REPUBLIKA.CO.ID, JAKARTA -- Peristiwa G30S/PKI merupakan tragedi nasional yang hingga kini kerap mengundang polemik. Saat menjadi narasumber Training of Trainer (TOT) Empat Pilar Kebangsaan MPR di Bogor, Jawa Barat, politikus PDIP Ahmad Basarah menyinggung soal permintaan maaf pada PKI.
Dalam keterangan yang diterima Republika.co.id, Ahmad Basarah mengatakan, permintaan maaf demikian harus mempunyai pijakan hukum. Sedangkan hingga kini, lanjutnya, landasan hukum yang ada, yakni Ketetapan (TAP) No XXV/MPRS Tahun 1967. Di sana, diatur soal pelarangan ideologi komunisme dan paham ateis.
"TAP itu masih berlaku," ujar Ahmad Basarah, Jumat (2/10).
Dalam hal G30S/PKI, lanjut dia, sesungguhnya korban juga berasal dari kalangan Sukarnois, khususnya yang tergabung dalam Partai Nasional Indonesia (PNI). Bahkan, sebut dia, Presiden Sukarno dan keluarganya pun ikut menjadi korban politik.
Dengan demikian, dia menegaskan, pemerintah justru pertama-tama harus meminta maaf pada Presiden Sukarno dan keluarganya. "Dengan pengangkatan Bung Karno sebagai Pahlawan Nasional, maka Sukarno tak terbukti melakukan pengkhianatan pada bangsa dan negara," tegasnya.

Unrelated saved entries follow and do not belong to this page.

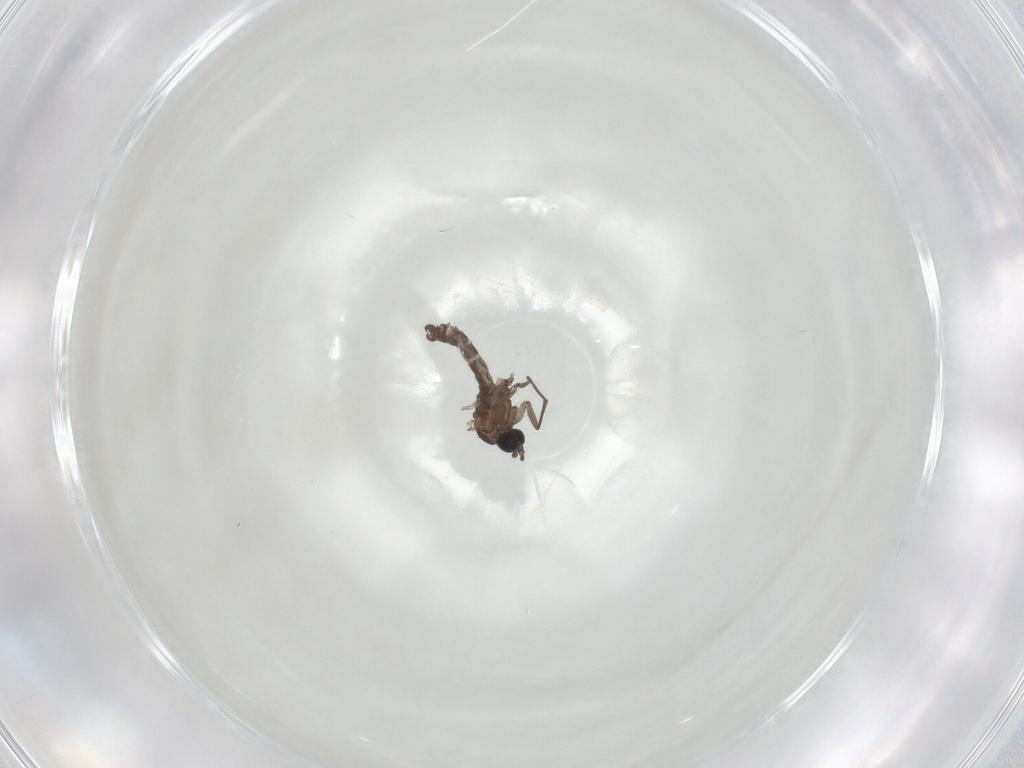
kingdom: Animalia
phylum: Arthropoda
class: Insecta
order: Diptera
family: Sciaridae
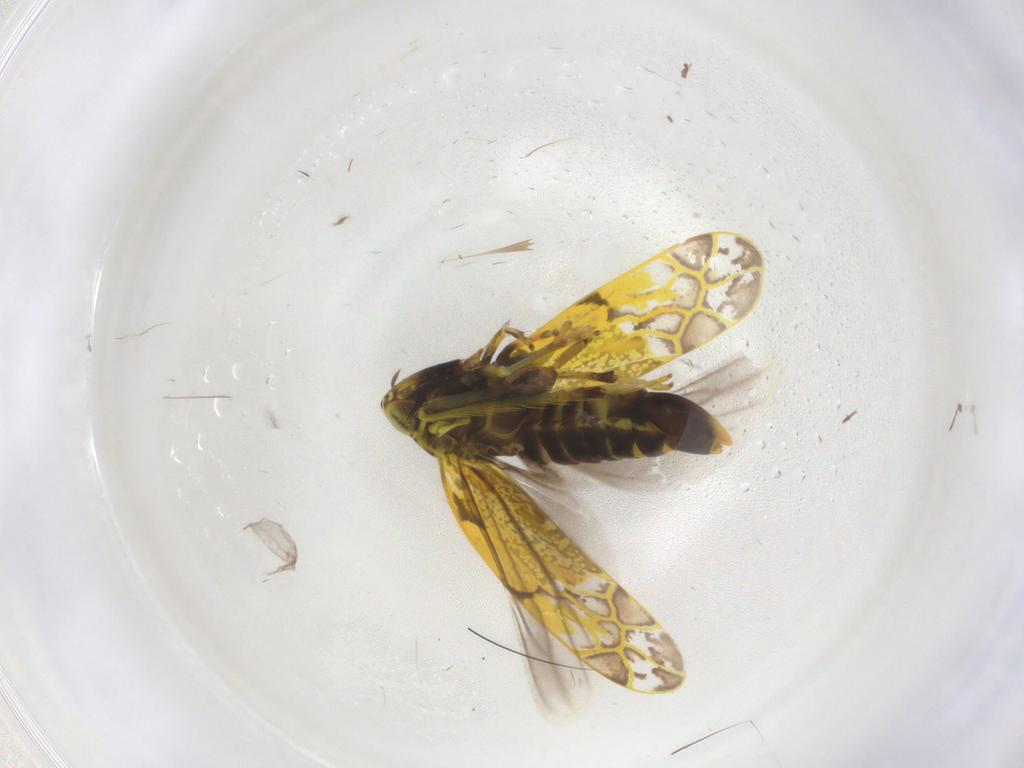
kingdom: Animalia
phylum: Arthropoda
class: Insecta
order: Hemiptera
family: Cicadellidae
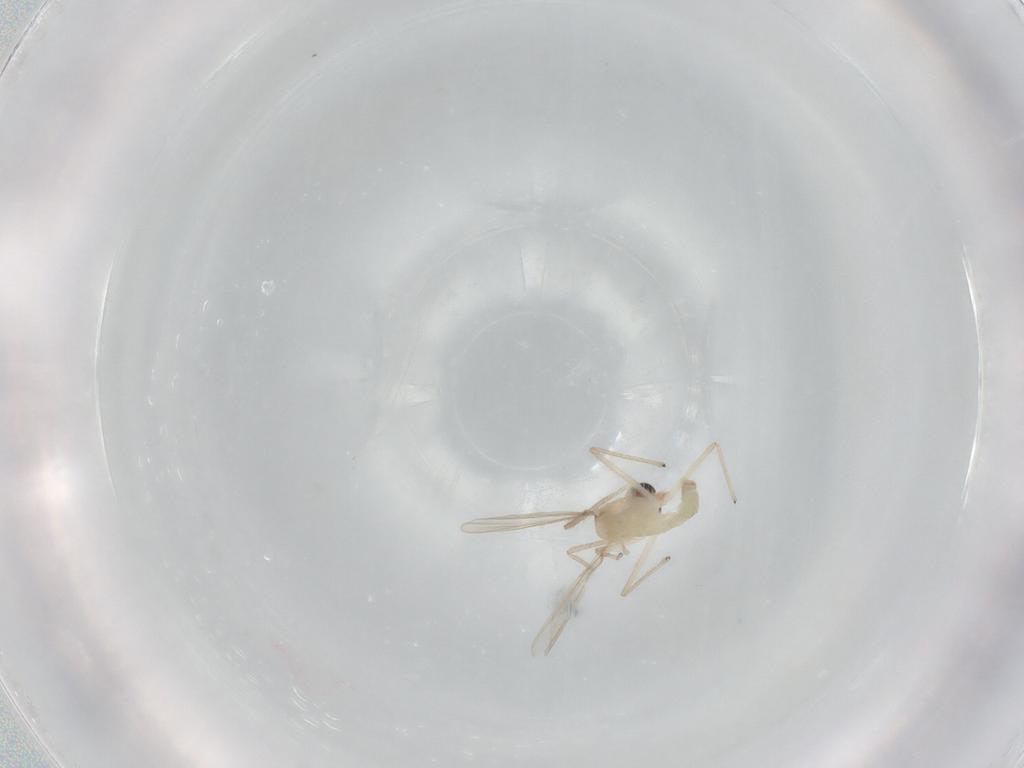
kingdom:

Dia lantas menuturkan, harapannya agar TAP No.XXV/MPRS Tahun 1967 tak lantas menjadi alat kesewenang-wenangan dalam memandang keturunan simpatisan PKI. Ahmad Basarah menyimpulkan, permintaan maaf kepada PKI secara yuridis formal belum memiliki dasar hukum secara ketatanegaraan.
"Permintaan maaf bisa terjadi bila ada putusan pengadilan yang menyatakan negara salah sehingga harus melakukan minta maaf," ujar dia.